▶ Exercise brief
Repeat the text lines of every item below verbatim, leaving out the pictures.

** Begin **

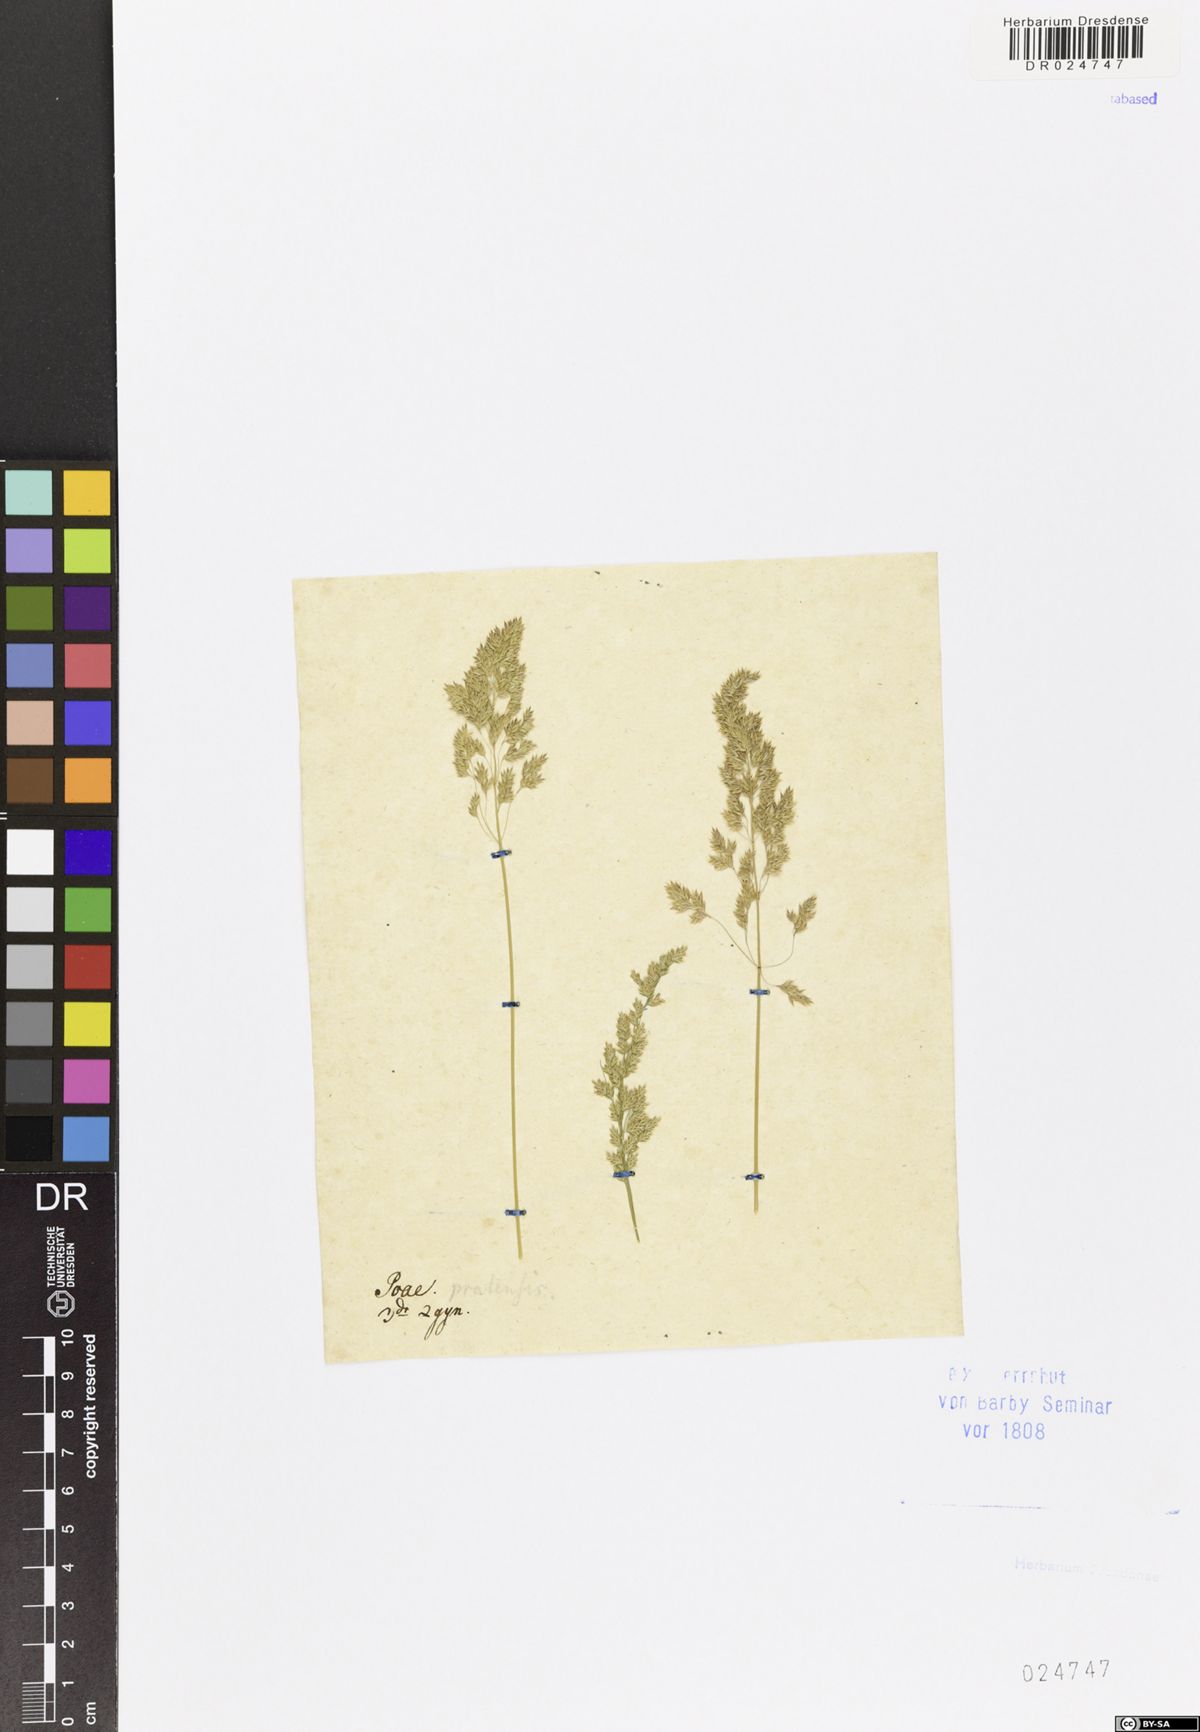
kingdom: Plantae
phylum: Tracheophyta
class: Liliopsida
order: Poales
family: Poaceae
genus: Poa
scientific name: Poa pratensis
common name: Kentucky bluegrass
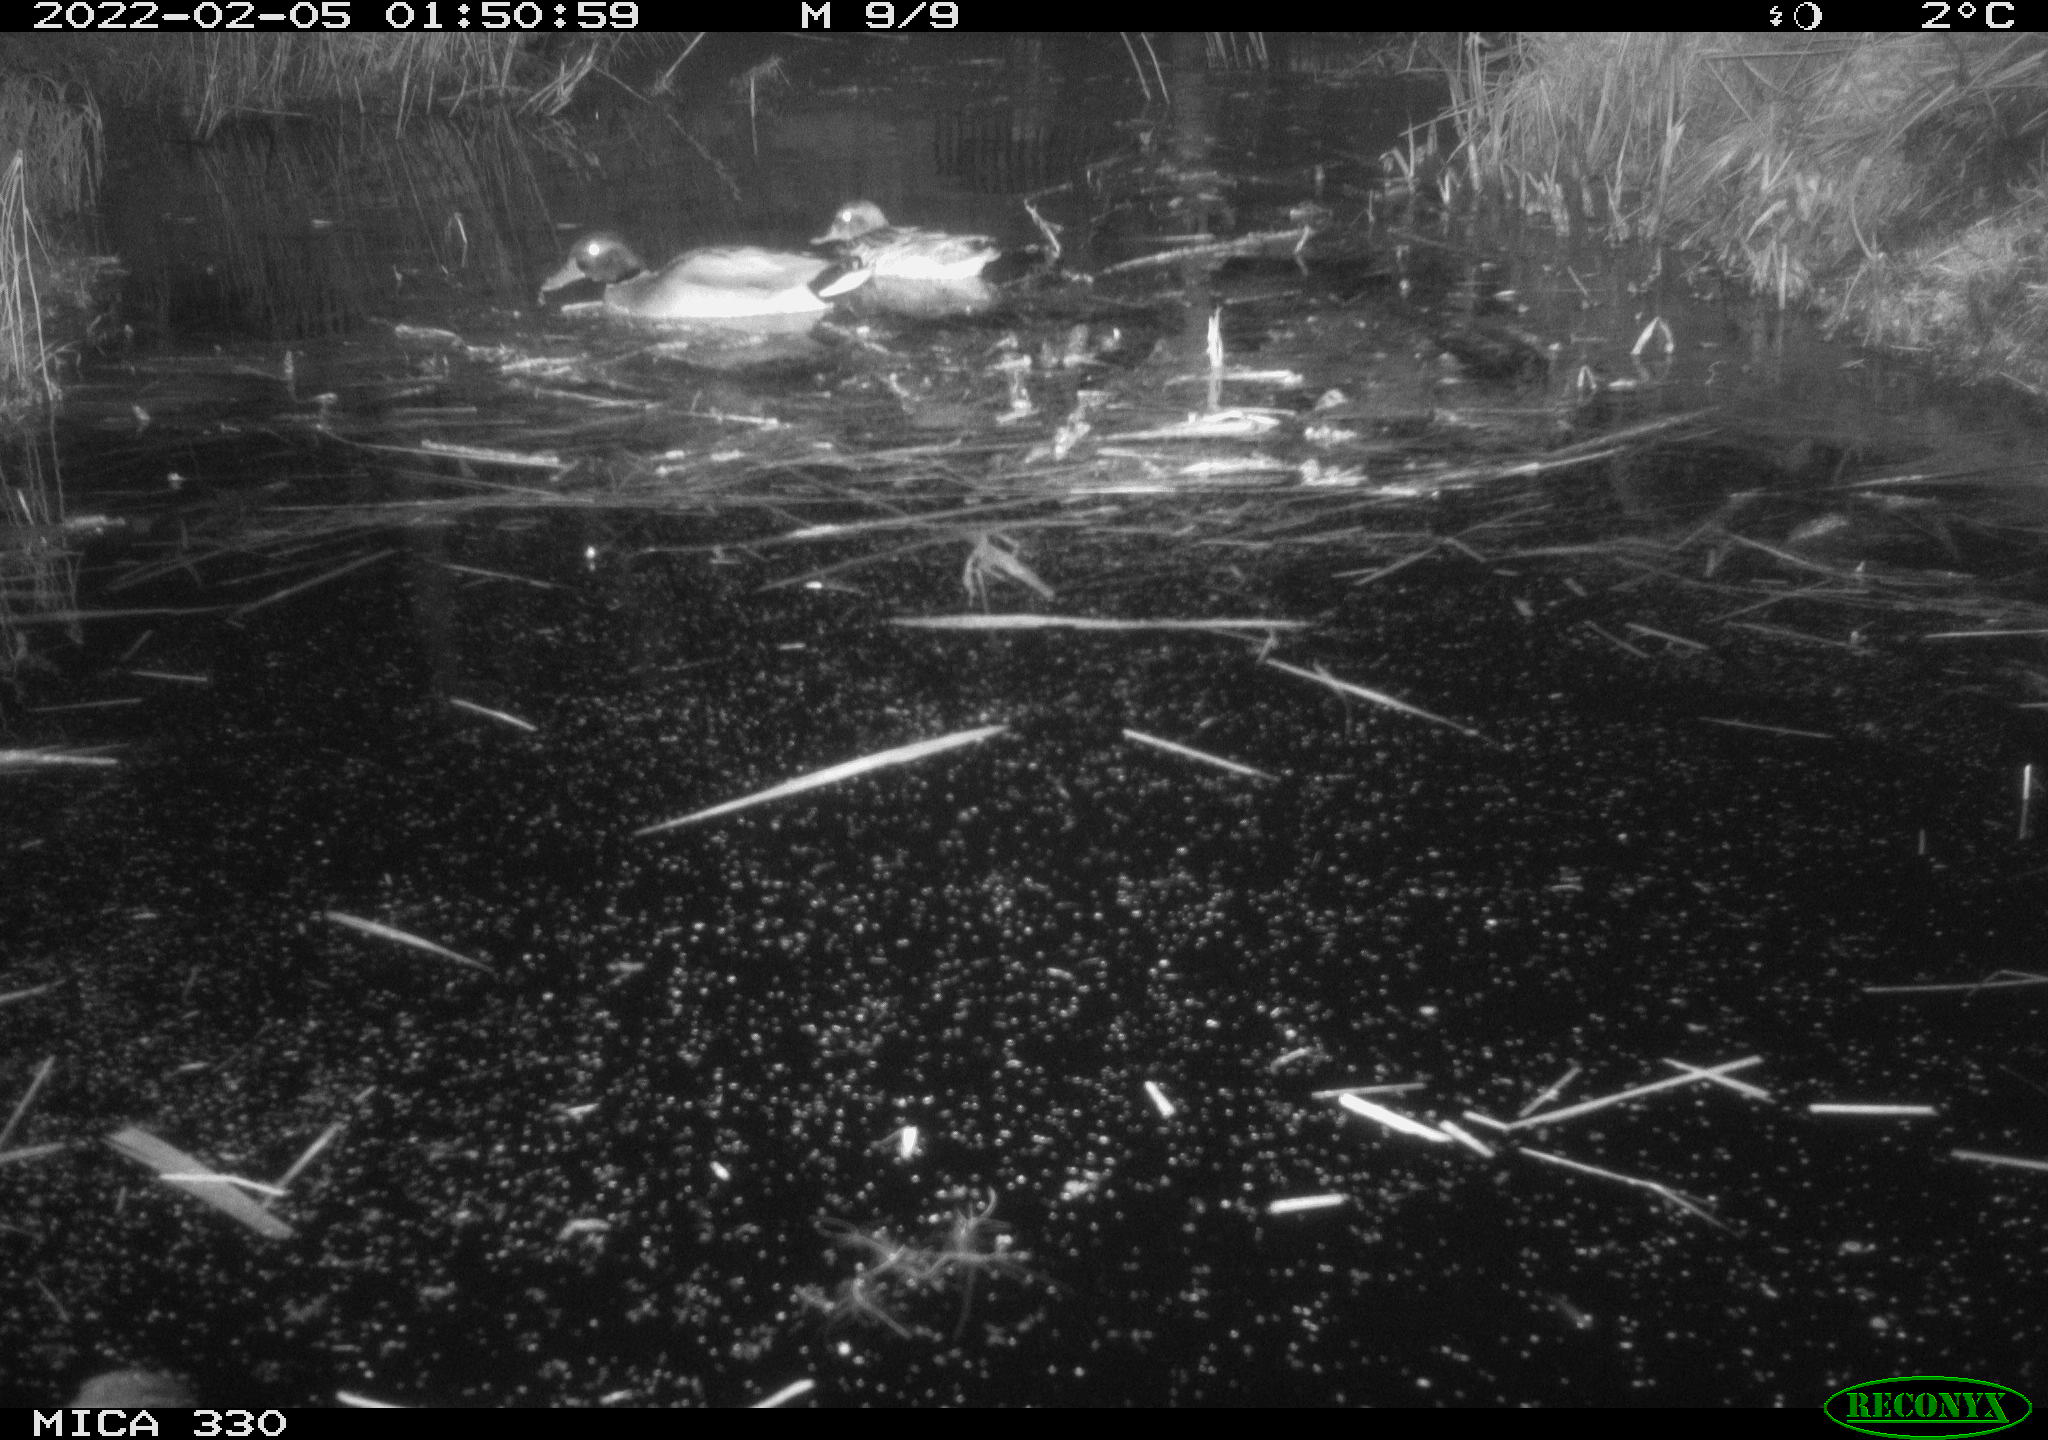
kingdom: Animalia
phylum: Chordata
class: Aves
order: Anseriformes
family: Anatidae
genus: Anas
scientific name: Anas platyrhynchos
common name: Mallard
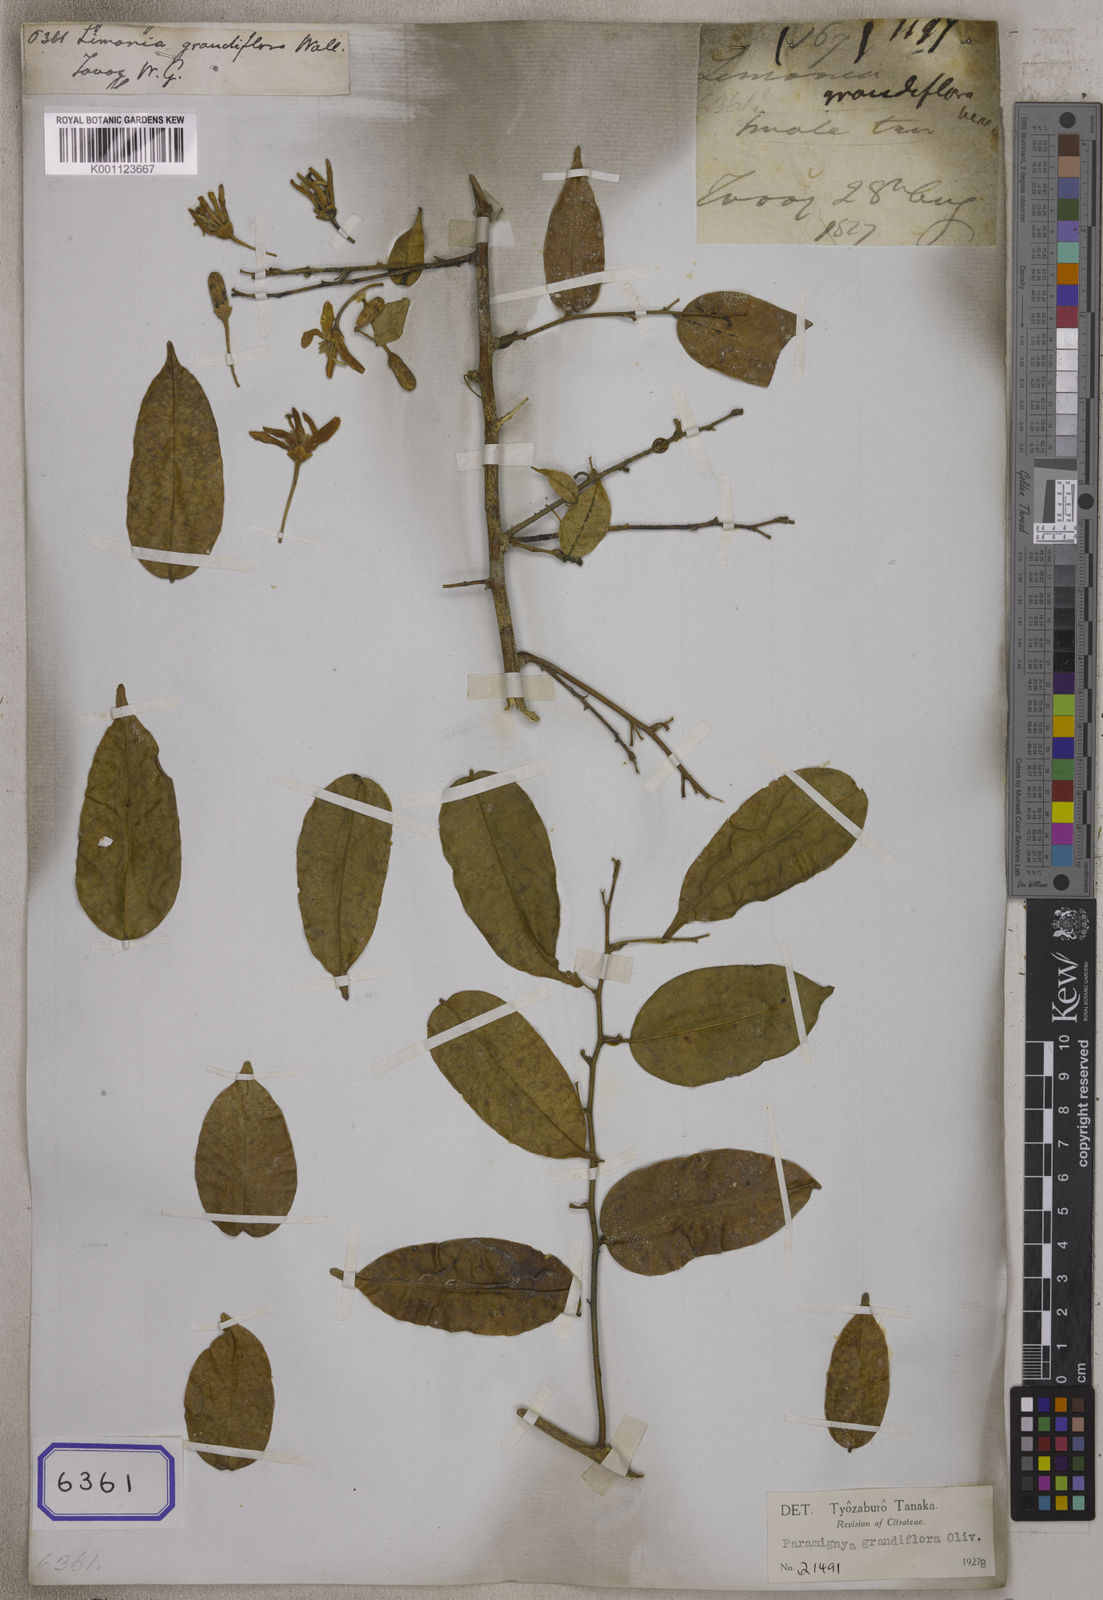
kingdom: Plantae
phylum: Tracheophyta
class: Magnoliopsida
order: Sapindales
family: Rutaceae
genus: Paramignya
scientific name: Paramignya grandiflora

** End **

▶ Result of this task
kingdom: Plantae
phylum: Tracheophyta
class: Liliopsida
order: Poales
family: Poaceae
genus: Poa
scientific name: Poa pratensis
common name: Kentucky bluegrass
kingdom: Animalia
phylum: Chordata
class: Aves
order: Anseriformes
family: Anatidae
genus: Anas
scientific name: Anas platyrhynchos
common name: Mallard
kingdom: Plantae
phylum: Tracheophyta
class: Magnoliopsida
order: Sapindales
family: Rutaceae
genus: Paramignya
scientific name: Paramignya grandiflora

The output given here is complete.